WORK INSTRUCTIONS:
1. Summarize the passage on early American Methodism in two sentences.
2. In the data items, copy the lines starting with the line containing "Mentions légales" and going on through the line containing "Sous License CeCILL".

TEXT:
********

Very quickly, these clergymen became popular, attracting large congregations. The nickname students had used against the Wesleys was revived; they and their followers became known as Methodists.

Early missionaries to America
In 1766, Reverend Laurence Coughlan arrived in Newfoundland and opened a school at Black Head in Conception Bay. In the late 1760s, two Methodist lay preachers emigrated to America and formed societies. Philip Embury began the work in New York at the instigation of fellow Irish Methodist Barbara Heck. Soon, Captain Webb from the British Army aided him. He formed a society in Philadelphia and traveled along the coast.

In 1770, two authorized Methodist preachers, Richard Boardman and Joseph Pilmoor, arrived from the British Connexion. They were immediately preceded by the unauthorized Robert Williams who quietly set about supporting himself by publishing American editions of Wesley's hymnbooks without obtaining permission to do so. These men were soon followed by others, including Francis Asbury. Asbury reorganized the mid-Atlantic work in accordance with the Wesleyan model. Internal conflict characterized this period. Missionaries displaced most of the local preachers and irritated many of the leading lay members. During the American Revolution, "the mid-Atlantic work" (as Wesley called it) diminished, and, by 1778, the work was reduced to one circuit. Asbury refused to leave. He remained in Delaware during this period.

Robert Strawbridge began a Methodist work in Maryland at the same time as Embury began his work in New York. They did not work together and did not know of each other's existence. Strawbridge ordained himself and organized a circuit. He trained many very influential assistants who became some of the first leaders of American Methodism. His work grew rapidly both in numbers and in geographical spread. The British missionaries discovered Strawbridge's work and annexed it into the American connection. However, the native preachers continued to work side by side with the missionaries, and they continued to recruit and dispatch more native preachers. Southern Methodism was not dependent on missionaries in the same way as mid-Atlantic Methodism.

Up until this time, with the exception of Strawbridge, none of the missionaries or American preachers was ordained. Consequently, the Methodist people received the sacraments at the hands of ministers from established Anglican churches. Most of the Anglican priests were Loyalists who fled to England, New York or Canada during the war. In the absence of Anglican ordination, a group of native preachers ordained themselves. This caused a split between the Asbury faction and the southern preachers. Asbury mediated the crisis by convincing the southern preachers to wait for Wesley's response to the sacramental crisis. That response came in 1784.

********

Data items:
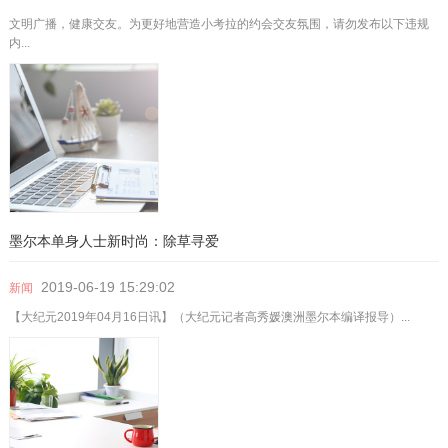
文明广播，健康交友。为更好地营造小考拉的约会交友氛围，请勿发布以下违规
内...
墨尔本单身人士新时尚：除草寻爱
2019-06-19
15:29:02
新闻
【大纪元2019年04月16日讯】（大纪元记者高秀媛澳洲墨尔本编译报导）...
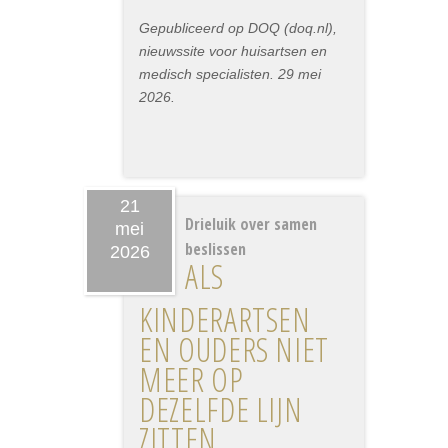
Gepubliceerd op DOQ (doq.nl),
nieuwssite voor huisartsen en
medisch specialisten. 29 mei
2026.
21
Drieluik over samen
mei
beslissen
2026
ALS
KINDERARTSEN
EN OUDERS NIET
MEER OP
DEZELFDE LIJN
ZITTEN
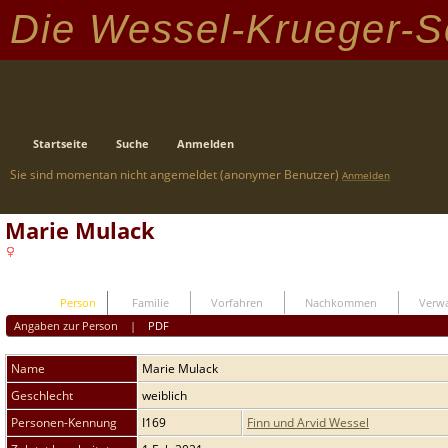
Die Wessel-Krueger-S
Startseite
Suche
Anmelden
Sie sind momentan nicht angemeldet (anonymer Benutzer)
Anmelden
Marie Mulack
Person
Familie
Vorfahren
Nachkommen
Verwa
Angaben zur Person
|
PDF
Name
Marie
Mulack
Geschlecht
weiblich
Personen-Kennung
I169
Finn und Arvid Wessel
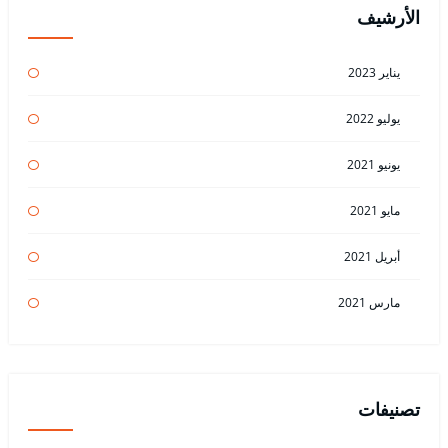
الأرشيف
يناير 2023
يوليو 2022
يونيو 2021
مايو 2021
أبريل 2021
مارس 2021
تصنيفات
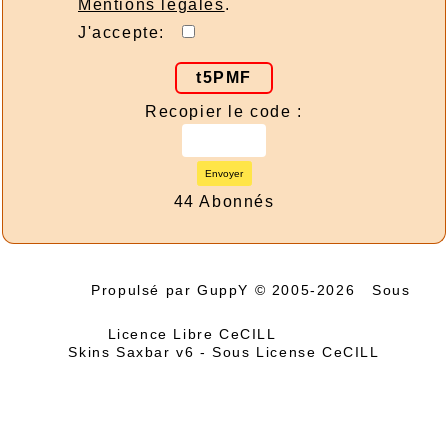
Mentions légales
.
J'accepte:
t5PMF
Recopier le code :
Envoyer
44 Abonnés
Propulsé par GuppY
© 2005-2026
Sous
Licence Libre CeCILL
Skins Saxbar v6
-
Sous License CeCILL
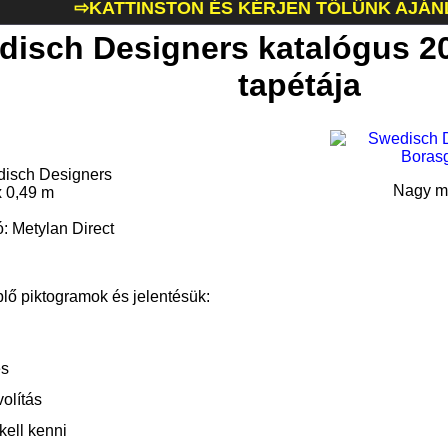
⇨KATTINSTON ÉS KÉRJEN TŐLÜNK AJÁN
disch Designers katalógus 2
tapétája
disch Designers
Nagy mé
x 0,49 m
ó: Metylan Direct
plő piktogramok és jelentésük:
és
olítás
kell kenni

********

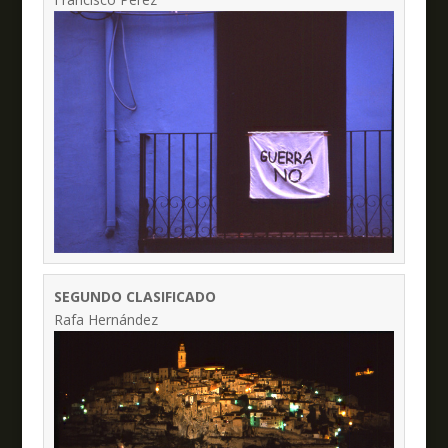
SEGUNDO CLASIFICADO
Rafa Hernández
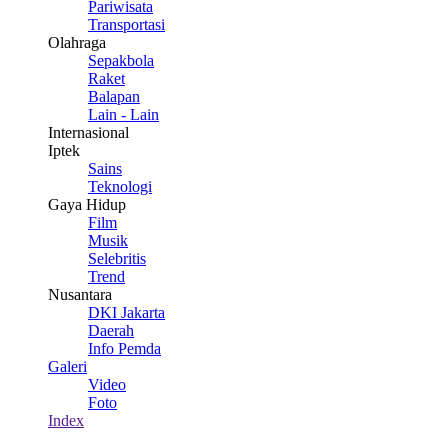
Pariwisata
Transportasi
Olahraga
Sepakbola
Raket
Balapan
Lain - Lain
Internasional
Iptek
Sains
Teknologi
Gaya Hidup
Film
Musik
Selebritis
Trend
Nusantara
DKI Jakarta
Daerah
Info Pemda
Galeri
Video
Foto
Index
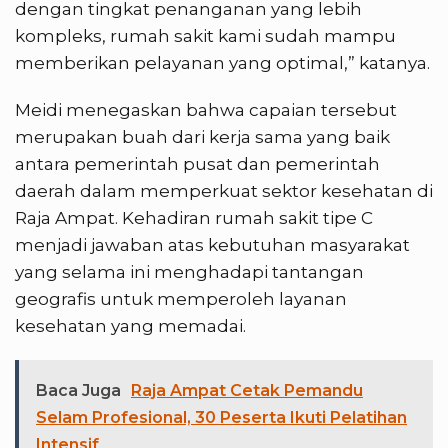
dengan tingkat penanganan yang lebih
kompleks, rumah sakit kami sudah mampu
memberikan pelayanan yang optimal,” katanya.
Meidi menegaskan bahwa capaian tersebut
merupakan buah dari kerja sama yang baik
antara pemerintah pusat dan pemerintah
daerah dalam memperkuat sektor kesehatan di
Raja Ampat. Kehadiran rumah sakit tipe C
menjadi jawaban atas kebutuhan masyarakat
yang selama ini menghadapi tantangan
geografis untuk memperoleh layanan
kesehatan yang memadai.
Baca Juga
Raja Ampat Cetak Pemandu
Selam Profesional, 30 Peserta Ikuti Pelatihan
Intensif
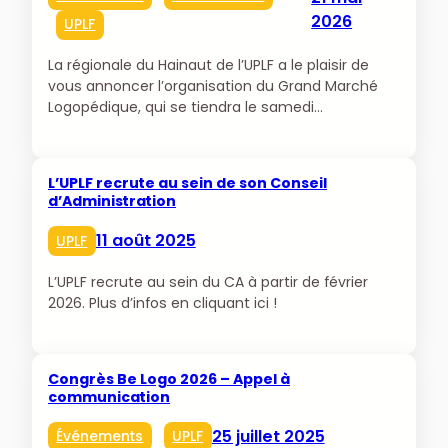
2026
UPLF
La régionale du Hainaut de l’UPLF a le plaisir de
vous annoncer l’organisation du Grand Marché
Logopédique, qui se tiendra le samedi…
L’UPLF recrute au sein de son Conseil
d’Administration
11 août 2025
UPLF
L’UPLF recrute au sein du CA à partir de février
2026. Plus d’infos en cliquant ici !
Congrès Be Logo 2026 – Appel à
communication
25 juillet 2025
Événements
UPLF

********

SOLUTION LIST:
1. Methodism took root in America in the late 1760s and 1770s through lay preachers such as Philip Embury and Robert Strawbridge and through missionaries from the British Connexion, including Francis Asbury, whose reorganization stirred internal conflict and whose mid-Atlantic work dwindled to one circuit during the Revolution. Because no preachers except Strawbridge were ordained and most Anglican priests fled during the war, a group of native preachers ordained themselves, causing a split that Asbury mediated by persuading the southern preachers to wait for Wesley's response, which came in 1784.

2.
Mentions légales
.
J'accepte:
t5PMF
Recopier le code :
Envoyer
44 Abonnés
Propulsé par GuppY
© 2005-2026
Sous
Licence Libre CeCILL
Skins Saxbar v6
-
Sous License CeCILL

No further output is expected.